- _Task statement_
Take the listing below and print exactly the lines starting at the line containing "decorative ball: present" and ending at the line containing "plate: present [513,424,606,464]", both ends included, and no others.

======== Data supplied

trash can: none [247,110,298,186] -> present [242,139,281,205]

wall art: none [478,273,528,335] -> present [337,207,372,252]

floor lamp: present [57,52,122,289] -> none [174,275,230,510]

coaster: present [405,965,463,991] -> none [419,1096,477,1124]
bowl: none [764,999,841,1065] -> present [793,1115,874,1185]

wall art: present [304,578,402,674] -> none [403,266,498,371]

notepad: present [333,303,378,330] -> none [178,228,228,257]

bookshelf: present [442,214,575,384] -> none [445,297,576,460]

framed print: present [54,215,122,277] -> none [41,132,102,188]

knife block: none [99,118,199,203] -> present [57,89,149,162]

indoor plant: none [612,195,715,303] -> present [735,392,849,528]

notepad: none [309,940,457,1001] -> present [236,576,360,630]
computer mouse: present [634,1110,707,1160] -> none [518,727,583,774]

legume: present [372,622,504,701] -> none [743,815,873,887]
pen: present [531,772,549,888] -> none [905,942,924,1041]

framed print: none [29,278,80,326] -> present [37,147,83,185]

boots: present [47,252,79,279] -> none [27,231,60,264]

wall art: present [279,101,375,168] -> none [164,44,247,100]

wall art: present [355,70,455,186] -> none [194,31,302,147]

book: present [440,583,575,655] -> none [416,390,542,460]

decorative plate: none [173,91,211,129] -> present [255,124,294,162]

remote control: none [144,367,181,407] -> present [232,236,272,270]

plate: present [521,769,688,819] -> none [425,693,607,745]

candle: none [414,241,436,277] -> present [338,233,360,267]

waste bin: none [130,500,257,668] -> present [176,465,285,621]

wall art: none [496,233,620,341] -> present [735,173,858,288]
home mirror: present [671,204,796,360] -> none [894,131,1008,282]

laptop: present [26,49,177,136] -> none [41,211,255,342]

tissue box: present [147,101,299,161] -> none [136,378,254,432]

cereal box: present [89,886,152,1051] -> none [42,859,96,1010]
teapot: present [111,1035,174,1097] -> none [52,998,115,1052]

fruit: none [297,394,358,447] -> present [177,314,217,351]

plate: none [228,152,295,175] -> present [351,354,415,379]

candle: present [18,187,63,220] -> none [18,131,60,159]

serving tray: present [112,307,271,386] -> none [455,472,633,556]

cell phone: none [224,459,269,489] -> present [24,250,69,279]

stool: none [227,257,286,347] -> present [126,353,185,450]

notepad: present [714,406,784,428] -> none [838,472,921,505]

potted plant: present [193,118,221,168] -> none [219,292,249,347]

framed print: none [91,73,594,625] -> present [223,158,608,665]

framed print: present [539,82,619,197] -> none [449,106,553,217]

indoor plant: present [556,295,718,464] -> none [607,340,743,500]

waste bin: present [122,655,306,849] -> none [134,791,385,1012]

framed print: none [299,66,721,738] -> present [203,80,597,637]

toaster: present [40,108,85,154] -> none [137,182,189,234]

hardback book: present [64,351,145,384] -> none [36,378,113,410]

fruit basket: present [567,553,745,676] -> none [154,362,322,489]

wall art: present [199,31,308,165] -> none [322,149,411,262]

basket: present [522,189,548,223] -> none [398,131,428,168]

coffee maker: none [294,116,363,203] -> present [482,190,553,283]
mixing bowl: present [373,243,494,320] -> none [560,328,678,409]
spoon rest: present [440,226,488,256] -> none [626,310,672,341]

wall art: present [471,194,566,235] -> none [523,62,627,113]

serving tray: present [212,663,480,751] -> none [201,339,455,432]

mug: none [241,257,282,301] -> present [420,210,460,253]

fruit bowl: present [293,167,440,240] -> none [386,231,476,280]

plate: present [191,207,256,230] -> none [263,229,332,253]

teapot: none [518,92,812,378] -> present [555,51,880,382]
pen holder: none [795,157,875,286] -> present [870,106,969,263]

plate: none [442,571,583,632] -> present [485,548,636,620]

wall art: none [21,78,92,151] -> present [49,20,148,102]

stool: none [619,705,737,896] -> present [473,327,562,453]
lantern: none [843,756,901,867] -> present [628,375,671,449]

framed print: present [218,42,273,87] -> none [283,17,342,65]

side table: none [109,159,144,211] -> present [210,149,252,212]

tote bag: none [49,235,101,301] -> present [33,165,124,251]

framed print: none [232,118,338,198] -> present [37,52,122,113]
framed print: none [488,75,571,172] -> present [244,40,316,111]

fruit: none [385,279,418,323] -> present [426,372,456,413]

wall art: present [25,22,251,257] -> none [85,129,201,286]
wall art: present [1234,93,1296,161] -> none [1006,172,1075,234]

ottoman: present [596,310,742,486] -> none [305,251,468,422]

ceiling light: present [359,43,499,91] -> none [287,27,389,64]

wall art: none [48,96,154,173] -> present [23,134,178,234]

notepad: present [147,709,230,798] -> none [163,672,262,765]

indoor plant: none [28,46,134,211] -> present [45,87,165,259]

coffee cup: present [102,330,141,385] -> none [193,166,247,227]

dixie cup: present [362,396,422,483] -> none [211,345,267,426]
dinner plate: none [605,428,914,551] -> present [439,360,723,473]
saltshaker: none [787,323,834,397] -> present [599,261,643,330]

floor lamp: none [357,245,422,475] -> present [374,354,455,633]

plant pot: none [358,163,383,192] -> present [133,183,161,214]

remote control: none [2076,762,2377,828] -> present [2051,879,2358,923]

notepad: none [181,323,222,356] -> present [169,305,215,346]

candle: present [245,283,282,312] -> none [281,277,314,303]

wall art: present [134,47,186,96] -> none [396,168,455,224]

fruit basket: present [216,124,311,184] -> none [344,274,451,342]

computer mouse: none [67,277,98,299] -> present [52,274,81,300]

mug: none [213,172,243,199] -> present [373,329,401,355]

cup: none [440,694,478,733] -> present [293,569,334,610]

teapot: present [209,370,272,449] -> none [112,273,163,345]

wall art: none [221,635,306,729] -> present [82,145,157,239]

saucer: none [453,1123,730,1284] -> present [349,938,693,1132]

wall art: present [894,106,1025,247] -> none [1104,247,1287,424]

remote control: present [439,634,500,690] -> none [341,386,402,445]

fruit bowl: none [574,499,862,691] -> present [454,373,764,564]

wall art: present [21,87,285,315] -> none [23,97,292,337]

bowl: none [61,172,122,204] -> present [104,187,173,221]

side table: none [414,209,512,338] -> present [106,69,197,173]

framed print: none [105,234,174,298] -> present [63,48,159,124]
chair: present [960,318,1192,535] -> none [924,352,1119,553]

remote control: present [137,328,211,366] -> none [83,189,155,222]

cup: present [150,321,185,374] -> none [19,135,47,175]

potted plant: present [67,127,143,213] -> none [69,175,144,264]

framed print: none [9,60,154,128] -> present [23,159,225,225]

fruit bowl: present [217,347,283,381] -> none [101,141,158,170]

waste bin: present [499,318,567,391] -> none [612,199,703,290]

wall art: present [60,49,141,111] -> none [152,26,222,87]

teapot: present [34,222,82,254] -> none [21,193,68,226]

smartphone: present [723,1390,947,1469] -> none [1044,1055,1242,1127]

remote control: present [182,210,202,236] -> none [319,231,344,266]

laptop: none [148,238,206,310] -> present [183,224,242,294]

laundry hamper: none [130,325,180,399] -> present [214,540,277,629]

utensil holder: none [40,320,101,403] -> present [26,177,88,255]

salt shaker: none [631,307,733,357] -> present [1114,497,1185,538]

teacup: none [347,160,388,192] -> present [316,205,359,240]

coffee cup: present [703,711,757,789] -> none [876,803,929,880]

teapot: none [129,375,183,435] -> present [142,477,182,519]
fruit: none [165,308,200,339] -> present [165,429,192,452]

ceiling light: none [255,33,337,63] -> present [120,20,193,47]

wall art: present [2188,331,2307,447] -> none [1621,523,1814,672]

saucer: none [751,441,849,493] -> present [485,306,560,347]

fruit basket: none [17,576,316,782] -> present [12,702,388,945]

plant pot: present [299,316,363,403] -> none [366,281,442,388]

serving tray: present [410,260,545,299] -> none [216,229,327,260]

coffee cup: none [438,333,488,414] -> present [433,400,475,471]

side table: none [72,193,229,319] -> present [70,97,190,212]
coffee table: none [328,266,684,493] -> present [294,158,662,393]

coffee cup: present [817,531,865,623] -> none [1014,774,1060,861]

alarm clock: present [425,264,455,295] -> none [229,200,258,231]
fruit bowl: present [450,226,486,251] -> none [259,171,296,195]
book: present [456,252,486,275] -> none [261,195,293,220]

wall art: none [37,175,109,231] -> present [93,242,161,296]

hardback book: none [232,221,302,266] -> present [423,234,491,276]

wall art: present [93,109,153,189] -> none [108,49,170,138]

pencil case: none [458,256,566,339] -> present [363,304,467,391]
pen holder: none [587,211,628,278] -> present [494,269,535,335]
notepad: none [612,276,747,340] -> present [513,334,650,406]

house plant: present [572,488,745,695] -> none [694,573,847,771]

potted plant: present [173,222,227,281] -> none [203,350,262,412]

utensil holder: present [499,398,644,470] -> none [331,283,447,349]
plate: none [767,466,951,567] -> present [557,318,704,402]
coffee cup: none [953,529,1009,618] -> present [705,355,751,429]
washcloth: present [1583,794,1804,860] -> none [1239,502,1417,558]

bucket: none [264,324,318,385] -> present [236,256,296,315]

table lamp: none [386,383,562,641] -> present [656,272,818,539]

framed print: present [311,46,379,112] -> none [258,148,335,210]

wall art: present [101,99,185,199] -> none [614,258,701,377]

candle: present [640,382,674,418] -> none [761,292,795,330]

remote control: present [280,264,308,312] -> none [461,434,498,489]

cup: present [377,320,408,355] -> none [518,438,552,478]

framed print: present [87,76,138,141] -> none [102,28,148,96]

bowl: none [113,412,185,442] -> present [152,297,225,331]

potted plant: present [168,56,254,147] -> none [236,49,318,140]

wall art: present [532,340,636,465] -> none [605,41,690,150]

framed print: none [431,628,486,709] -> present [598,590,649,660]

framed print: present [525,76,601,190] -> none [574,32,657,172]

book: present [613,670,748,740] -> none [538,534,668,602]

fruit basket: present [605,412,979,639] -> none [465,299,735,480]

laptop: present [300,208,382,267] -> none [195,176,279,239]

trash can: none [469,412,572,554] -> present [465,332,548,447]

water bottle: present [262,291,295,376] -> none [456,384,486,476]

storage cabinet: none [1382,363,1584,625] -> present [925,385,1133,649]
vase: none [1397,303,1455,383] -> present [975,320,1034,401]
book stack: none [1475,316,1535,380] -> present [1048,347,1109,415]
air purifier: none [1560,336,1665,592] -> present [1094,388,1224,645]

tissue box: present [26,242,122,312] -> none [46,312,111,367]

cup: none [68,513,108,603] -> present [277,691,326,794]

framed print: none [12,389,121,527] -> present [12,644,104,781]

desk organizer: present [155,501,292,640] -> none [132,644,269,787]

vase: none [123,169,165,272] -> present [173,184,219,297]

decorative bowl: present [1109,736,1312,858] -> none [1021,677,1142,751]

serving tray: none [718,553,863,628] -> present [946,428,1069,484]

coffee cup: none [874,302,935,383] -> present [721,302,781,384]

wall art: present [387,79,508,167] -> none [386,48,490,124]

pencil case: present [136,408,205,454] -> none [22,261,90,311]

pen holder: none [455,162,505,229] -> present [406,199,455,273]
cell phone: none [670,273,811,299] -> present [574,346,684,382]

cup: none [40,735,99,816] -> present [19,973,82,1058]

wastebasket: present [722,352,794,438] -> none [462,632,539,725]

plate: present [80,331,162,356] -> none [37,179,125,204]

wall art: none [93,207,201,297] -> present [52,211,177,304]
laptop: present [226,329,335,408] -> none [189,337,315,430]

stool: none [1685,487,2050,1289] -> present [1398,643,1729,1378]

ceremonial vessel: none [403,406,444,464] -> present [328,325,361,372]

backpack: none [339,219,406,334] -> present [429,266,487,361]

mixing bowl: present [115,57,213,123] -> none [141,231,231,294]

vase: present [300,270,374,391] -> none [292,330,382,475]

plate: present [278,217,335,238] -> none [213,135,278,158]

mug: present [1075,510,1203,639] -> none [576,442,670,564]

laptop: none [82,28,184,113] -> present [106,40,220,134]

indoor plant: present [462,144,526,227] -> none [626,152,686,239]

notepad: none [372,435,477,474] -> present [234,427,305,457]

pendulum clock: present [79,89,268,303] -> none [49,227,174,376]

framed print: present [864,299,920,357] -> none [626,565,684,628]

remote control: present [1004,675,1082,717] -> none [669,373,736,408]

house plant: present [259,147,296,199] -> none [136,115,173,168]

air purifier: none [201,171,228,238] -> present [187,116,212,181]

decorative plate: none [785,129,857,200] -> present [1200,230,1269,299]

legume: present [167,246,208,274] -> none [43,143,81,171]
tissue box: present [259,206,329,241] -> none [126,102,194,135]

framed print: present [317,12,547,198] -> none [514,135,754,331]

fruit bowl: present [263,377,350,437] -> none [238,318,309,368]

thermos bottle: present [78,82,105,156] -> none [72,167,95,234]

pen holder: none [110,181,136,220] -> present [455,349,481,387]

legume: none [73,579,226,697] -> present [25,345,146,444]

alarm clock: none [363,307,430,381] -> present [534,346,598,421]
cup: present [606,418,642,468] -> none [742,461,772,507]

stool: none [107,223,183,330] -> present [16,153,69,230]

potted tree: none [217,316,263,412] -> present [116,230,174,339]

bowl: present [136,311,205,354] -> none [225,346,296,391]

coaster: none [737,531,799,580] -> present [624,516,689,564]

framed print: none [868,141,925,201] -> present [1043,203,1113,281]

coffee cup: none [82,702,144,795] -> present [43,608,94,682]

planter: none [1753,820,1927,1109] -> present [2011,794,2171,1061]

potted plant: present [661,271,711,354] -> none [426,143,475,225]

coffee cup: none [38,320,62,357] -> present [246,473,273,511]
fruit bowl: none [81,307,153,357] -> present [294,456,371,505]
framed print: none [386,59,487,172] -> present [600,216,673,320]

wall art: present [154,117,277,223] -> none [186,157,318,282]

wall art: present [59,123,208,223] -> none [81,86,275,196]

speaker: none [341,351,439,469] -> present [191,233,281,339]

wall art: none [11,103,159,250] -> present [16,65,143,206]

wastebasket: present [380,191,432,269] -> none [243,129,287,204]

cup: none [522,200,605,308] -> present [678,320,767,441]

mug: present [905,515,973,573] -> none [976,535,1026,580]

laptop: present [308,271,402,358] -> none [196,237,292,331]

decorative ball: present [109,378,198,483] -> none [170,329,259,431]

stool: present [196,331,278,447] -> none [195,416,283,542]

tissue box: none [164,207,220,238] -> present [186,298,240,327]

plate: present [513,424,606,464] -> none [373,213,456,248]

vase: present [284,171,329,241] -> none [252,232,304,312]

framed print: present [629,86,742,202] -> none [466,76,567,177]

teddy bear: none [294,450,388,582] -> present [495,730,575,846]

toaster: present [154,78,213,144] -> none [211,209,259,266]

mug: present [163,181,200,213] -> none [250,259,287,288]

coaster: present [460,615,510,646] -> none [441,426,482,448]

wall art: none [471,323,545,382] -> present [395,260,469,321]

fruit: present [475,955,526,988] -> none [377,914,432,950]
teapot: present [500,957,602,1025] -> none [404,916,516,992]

================

- _The answer_
decorative ball: present [109,378,198,483] -> none [170,329,259,431]

stool: present [196,331,278,447] -> none [195,416,283,542]

tissue box: none [164,207,220,238] -> present [186,298,240,327]

plate: present [513,424,606,464] -> none [373,213,456,248]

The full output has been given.